I could not find anything like that,maybe you can pull in a new line and ground it properly .


----------



## sarness (Sep 14, 2010)

There's special terminations to bond the shield, typically just a mount to tywrap the shield to a spot on the panel. 

Don't need anything special, just tywrap a small gauge wire to it and bond it.


----------



## Stuff (Oct 14, 2012)

Are you saying that you are not using a grounded and shielded patch panel? Much easier and then just use standard shielded cables without an exposed drain wire.


----------



## lortech (Mar 7, 2012)

*This is existing cable done by a prior tech*

WO was only asked to get two printers up and running with this existing lan network. 

I started to tone out the existing jacks and found the tick tick tick sound from tone probe at the patch panel. 

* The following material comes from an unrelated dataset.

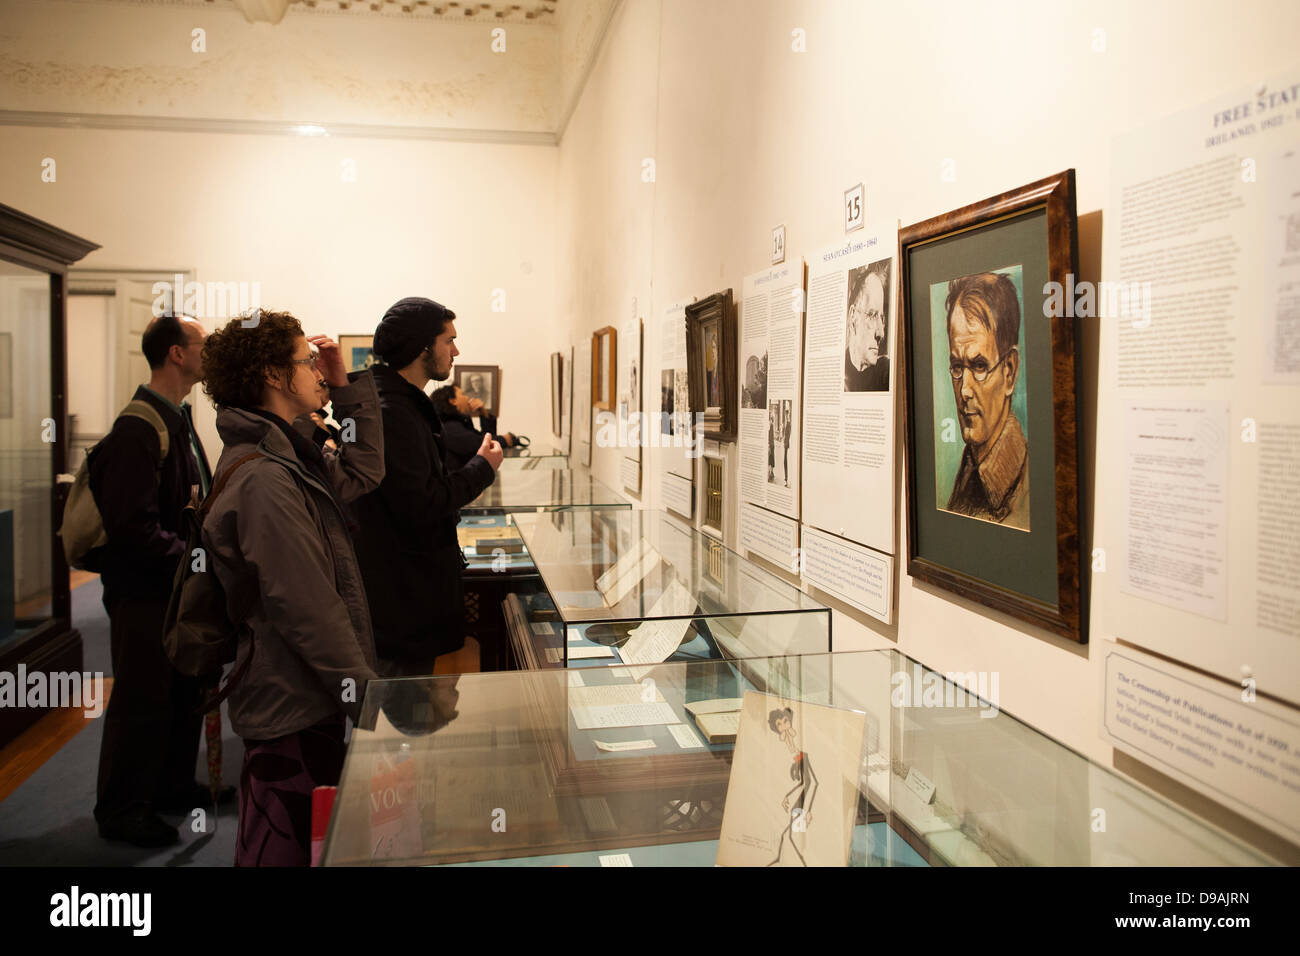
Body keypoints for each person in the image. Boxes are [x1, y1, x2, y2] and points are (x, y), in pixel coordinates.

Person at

There was one jack hanging down from box that had a metal shield that wraps around the jack BUT the cat5 box was plastic, not metal.The other jack had no shield and both jacks where found hanging down. Seems resteraunt staff were trying to troubleshoot it and left it this way. I did not have this style of jack and the WO was only to get the printers up and running. If no ground clip does not exist, then in the future, if the restaurant approves it, replace existing plastic jack mount boxes with metal and install special plates.


----------



## sarness (Sep 14, 2010)

Must likely that's an old setup when they used cat5 for rs232 instead of ethernet.


----------



## Ty Wrapp (Aug 24, 2011)

Maybe this will help...

http://www.electricmotioncompany.com/emc.php?type=shield&sub=Rocket 88 Cat 5 Cable Shield Connectors

Found another one...

http://www.electricmotioncompany.com/emc.php?type=misc&sub=Shield Connector for Cat 5 Cables


----------